QUELLE IRRUPTION INATTENDUE SE FAIT A TRAVERS LA PORTE DISJOINTE! Page 35.)


Quoi qu’il en soit, tout rat qu’il est, c’est un riche seigneur. Comme sa femme n’eût point consenti à habiter son vieux fromage de Ratopolis, c’est dans une grande cité, la capitale d’un pays encore inconnu, qu’il occupe un palais somptueux, sans en être plus fier pour cela. La fierté, ou plutôt la vanité, il la laisse à dame Ratonne, devenue duchesse. Il faut la voir se promener dans ses appartements dont elle finira par user les glaces à force de s’y regarder!

Ce jour-là, du reste, le duc Raton a brossé son poil avec le plus grand soin, et fait autant de toilette qu’on en peut attendre d’un rat. Quant à la duchesse, elle s’est parée de ses plus beaux atours: robe à ramages, où se mélangent le velours frappé, le crêpe de Chine, le surah, la peluche, le satin, le brocard et la moire; corsage à la Henri II; traîne brodée de jais, de saphirs et de perles, longue de plusieurs aunes, remplaçant les diverses queues qu’elle portait avant d’être femme; diamants qui jettent des feux étincelants; dentelles que l’habile Arachné n’aurait pu faire ni plus fines, ni plus riches; chapeau Rembrandt, sur lequel s’étage un parterre de fleurs; enfin, tout ce qu’il y a de plus à la mode.

Mais, demanderez-vous, pourquoi ce luxe d’ajustement? Le voici:

C’est aujourd’hui que l’on va célébrer, dans la chapelle du palais, le mariage de la charmante Ratine avec le prince Ratin. Oui, il est devenu prince, pour plaire à sa belle-mère. — Et comment? — En achetant une principauté. — Bon! Les principautés, bien qu’elles soient en baisse, doivent coûter assez cher!.. — Sans doute! Aussi Ratin a-t-il consacré à cette acquisition une partie du prix de la perle, — vous n’avez point oublié, la fameuse perle, trouvée dans l’huître de Ratine, qui valait plusieurs millions!

Il est donc riche. Pourtant ne croyez pas que la richesse ait modifié ses goûts ni ceux de sa fiancée qui va devenir princesse en l’épousant. Non! Bien que sa mère soit duchesse, elle est toujours la jeune fille modeste que vous connaissez, et le prince Ratin en est plus épris que jamais. Elle est si belle dans sa toilette blanche, enguirlandée de fleurs d’oranger!

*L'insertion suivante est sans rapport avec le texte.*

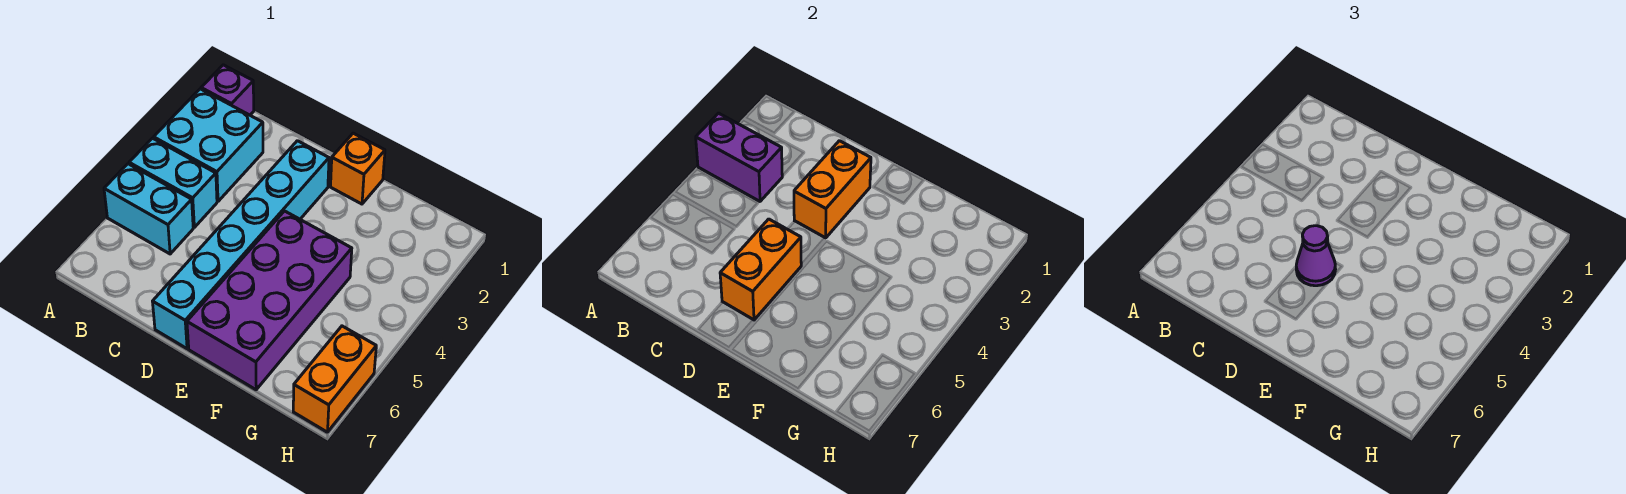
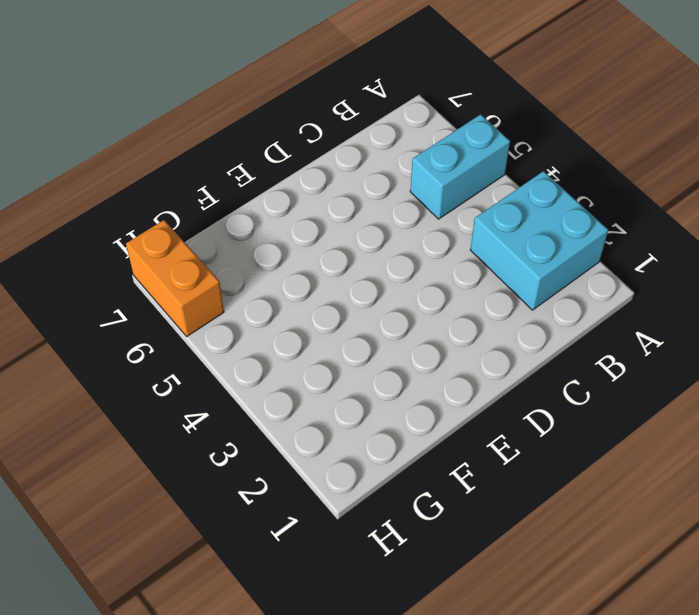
none -> purple 1x1 brick [201,65,254,115]
none -> cyan 1x2 brick [129,138,217,227]
none -> cyan 1x6 brick [152,141,329,348]

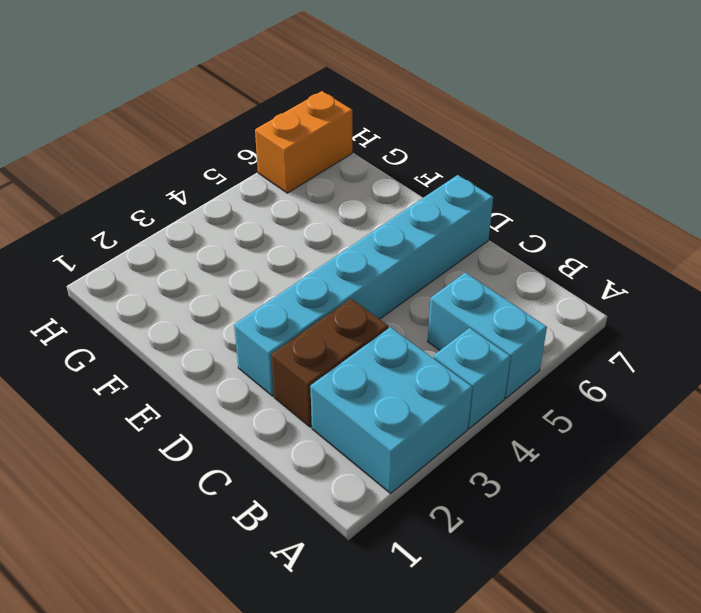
cyan 1x1 brick [433,328,510,428] -> cyan 1x2 brick [129,138,217,227]
brown 1x2 brick [271,299,388,427] -> none
none -> purple 1x1 brick [201,65,254,115]
none -> orange 1x1 brick [331,133,385,204]
none -> purple 2x4 brick [187,211,352,390]

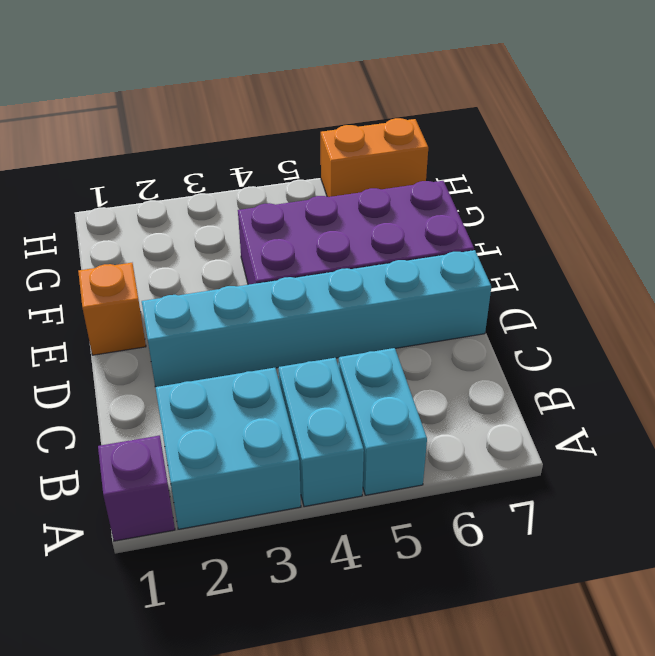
none -> purple 1x2 brick [696,113,782,201]
none -> orange 1x2 brick [794,141,871,238]
none -> orange 1x2 brick [720,219,801,320]

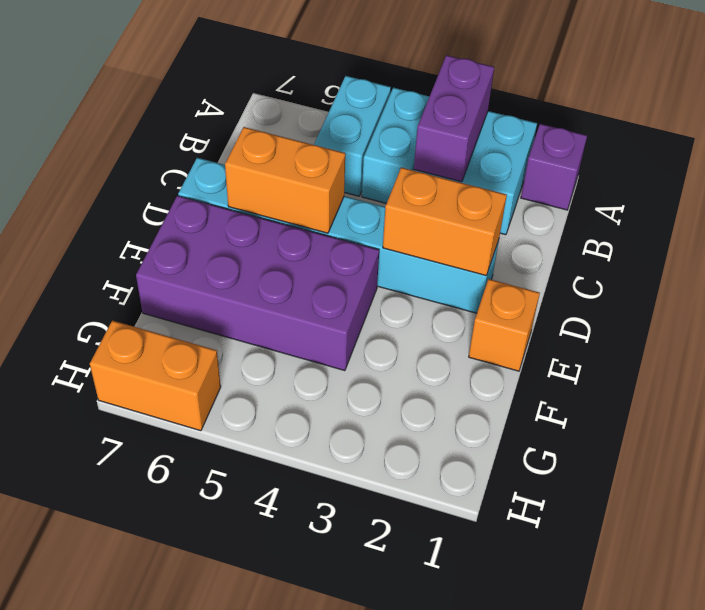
none -> purple 1x1 cone [1296,226,1336,286]

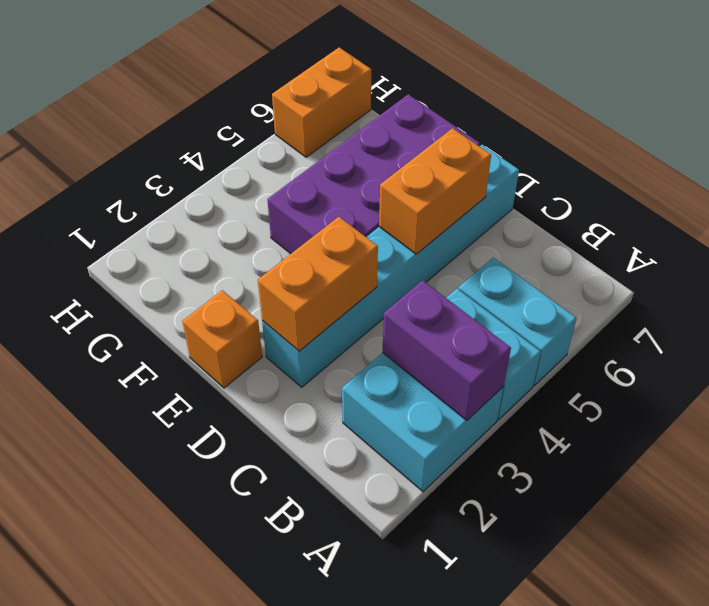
none -> purple 1x1 brick [201,65,254,115]
none -> purple 1x1 cone [1296,226,1336,286]

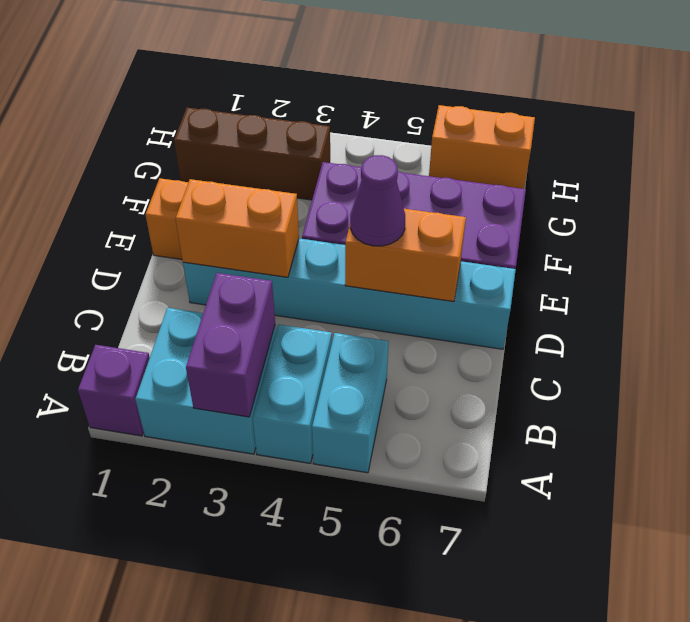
brown 1x3 brick [174,108,330,200] -> none

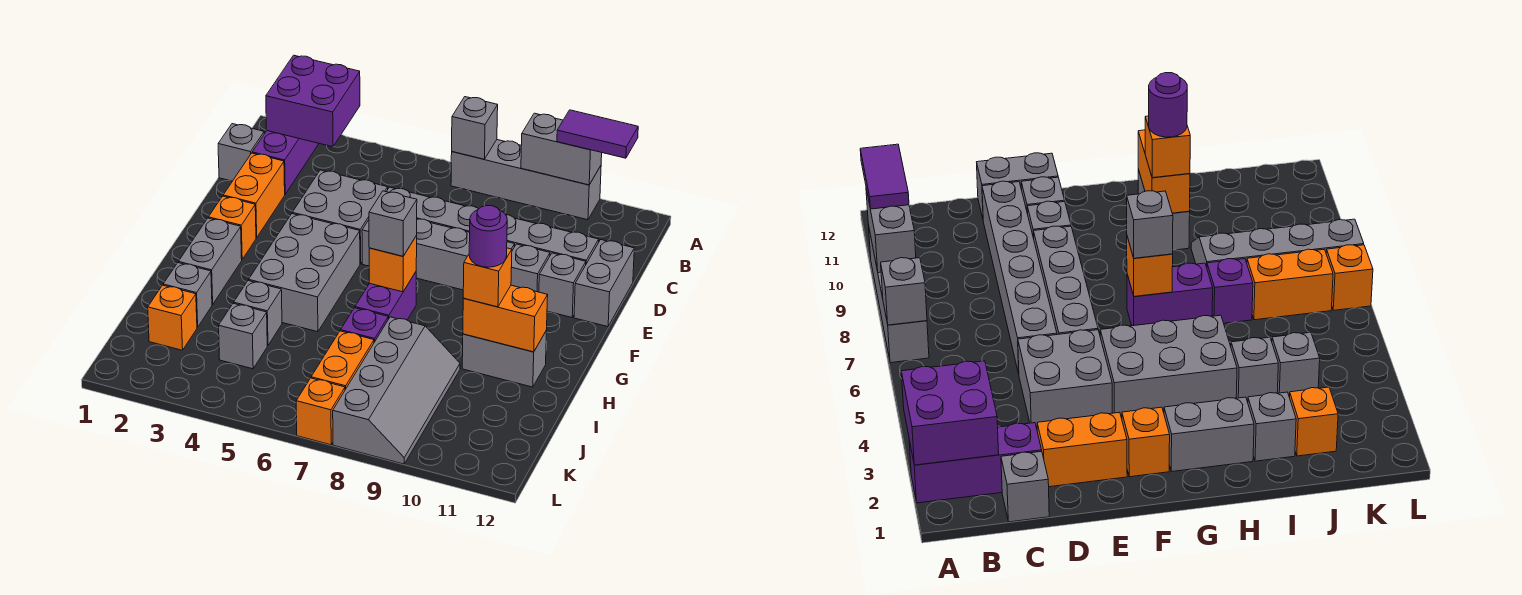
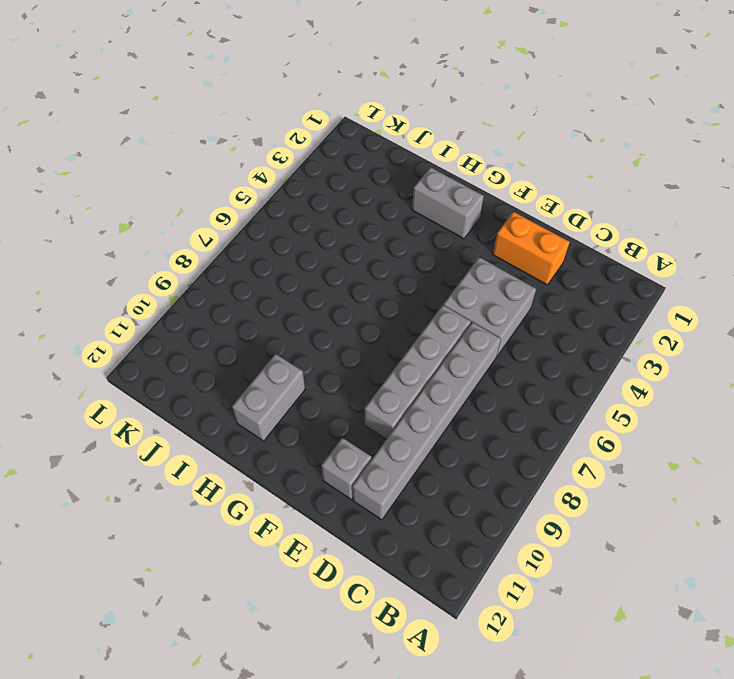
none -> purple 1x3 brick [252,131,319,194]
none -> grey 1x4 brick [451,140,601,220]
none -> grey 1x1 brick [218,124,264,181]
none -> grey 1x2 brick [574,240,634,327]

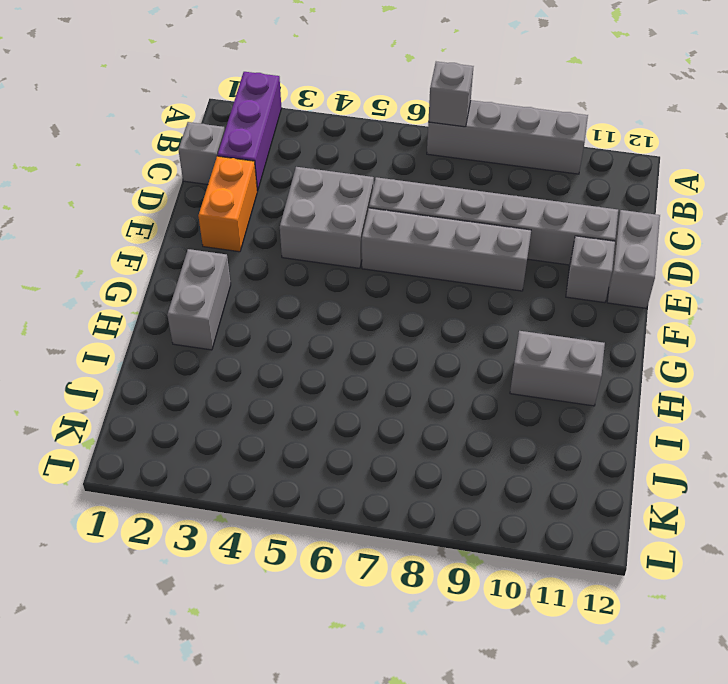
none -> grey 1x1 brick [511,244,550,292]
none -> orange 1x1 brick [208,196,256,259]
none -> grey 2x3 brick [249,214,360,332]
none -> purple 1x2 brick [355,272,416,320]

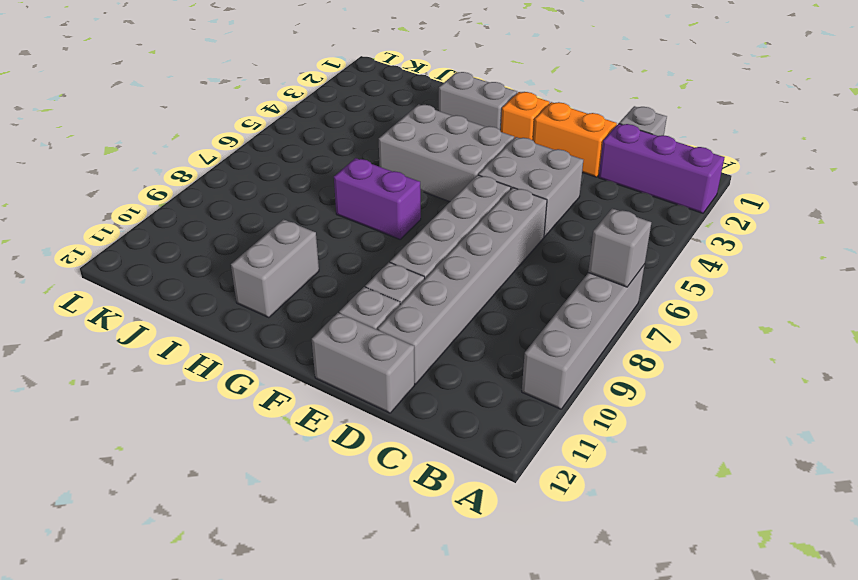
none -> grey 1x1 brick [163,263,212,327]
none -> grey 1x1 brick [234,281,282,346]
none -> purple 1x1 brick [341,308,388,342]
none -> grey 2x4 slope [333,317,460,464]

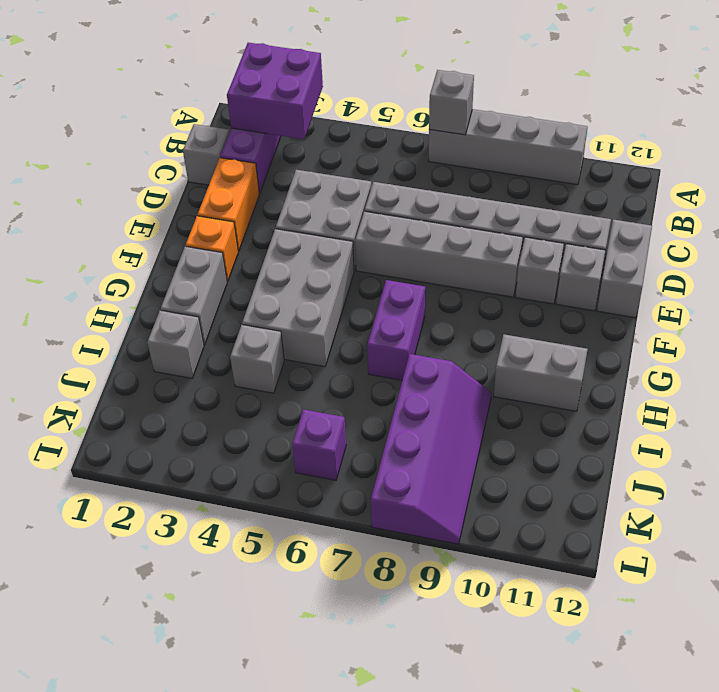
purple 2x4 slope [371,354,492,544] -> grey 2x4 slope [333,317,460,464]
purple 1x1 brick [292,409,346,480] -> purple 1x1 brick moved to [341,308,388,342]
none -> orange 1x1 brick [148,285,197,350]
none -> grey 1x1 brick [219,303,267,369]
none -> orange 1x2 brick [311,331,374,390]
none -> orange 1x1 brick [296,378,345,445]

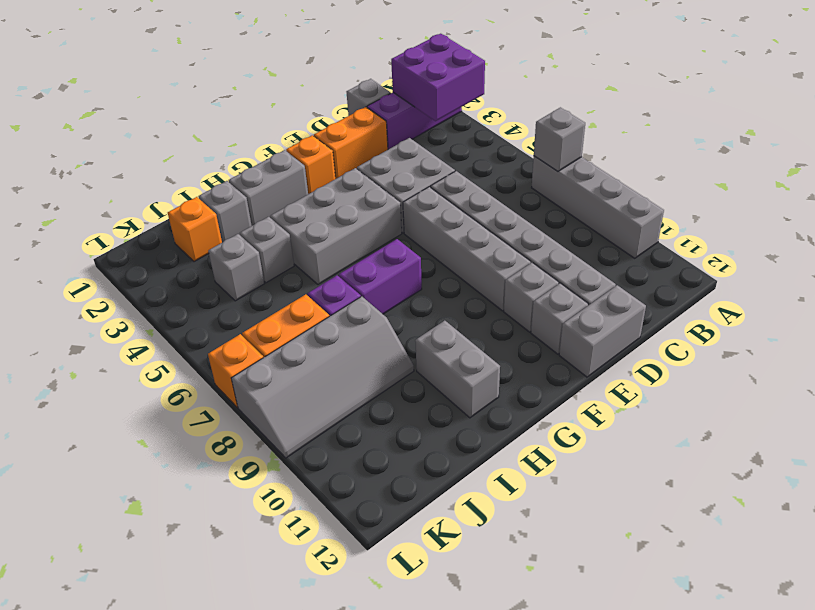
none -> grey 1x2 brick [521,113,602,185]
none -> orange 1x1 brick [369,236,417,292]
none -> orange 1x2 brick [463,285,548,352]
none -> purple 1x2 tile [557,110,638,158]

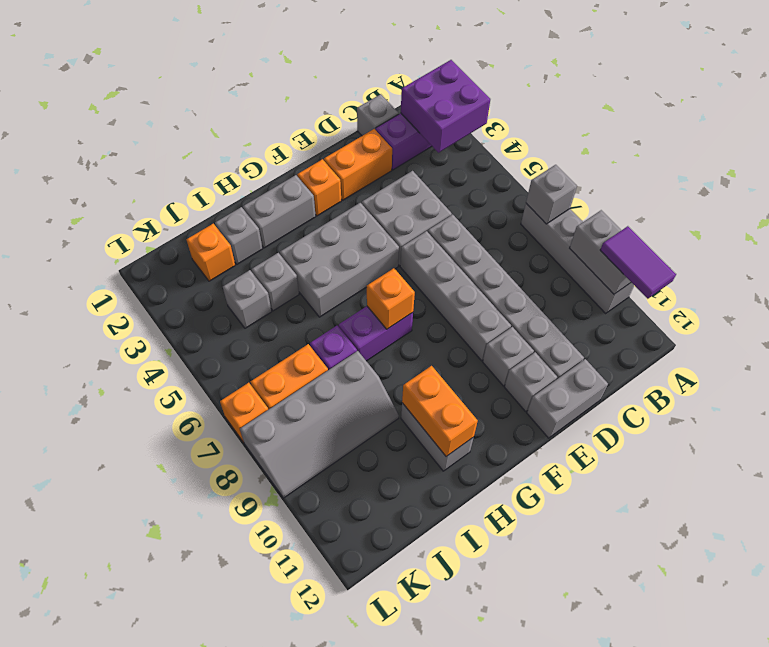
none -> grey 1x1 brick [369,191,417,256]
none -> orange 1x1 brick [463,248,512,307]
none -> purple 1x1 round brick [469,206,507,267]

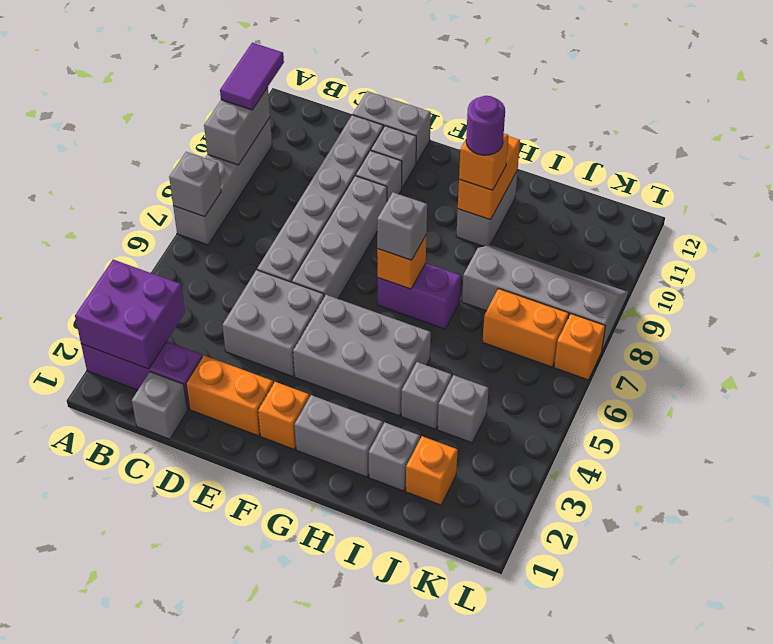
none -> purple 1x1 brick [341,308,388,342]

Il va sans dire que la fée Firmenta est venue assister à ce mariage, qui est un peu son œuvre.

C’est donc un grand jour pour toute la famille. Aussi dom Rata est-il superbe. En sa qualité d’ex-cuisinier, il est devenu homme politique. Rien de beau comme son habit de pair, qui a dû lui coûter gros, car, en le retournant, on peut en faire un habit de sénateur, — ce qui est très avantageux.

Ratane, elle, n’est plus une oie, à sa grande satisfaction: c’est une dame pour accompagner. Son époux s’est fait pardonner ses dédaigneuses manières d’autrefois. Il lui est revenu tout entier, et se montre même un peu jaloux des seigneurs qui papillonnent autour de son épouse.

Quant au cousin Raté... Mais il va entrer tout à l’heure, et vous pourrez le contempler à votre aise.

Les invités sont réunis dans le grand salon constellé de lumières, embaumé du parfum des fleurs, orné des meubles les plus riches, drapé de tentures comme on n’en fait plus de nos jours.

On est venu des environs pour assister au mariage du prince Ratin. Les grands seigneurs, les grandes dames, ont voulu faire cortège à ce couple charmant. Un majordome annonce que tout est prêt pour la cérémonie. Alors se forme le plus merveilleux cortège que l’on puisse voir, et qui se dirige vers la chapelle, tandis qu’une harmonieuse musique se fait entendre.

Il ne fallut pas moins d’une heure pour le défilé de ces importants personnages. Enfin, dans un des derniers groupes, parait le cousin Raté.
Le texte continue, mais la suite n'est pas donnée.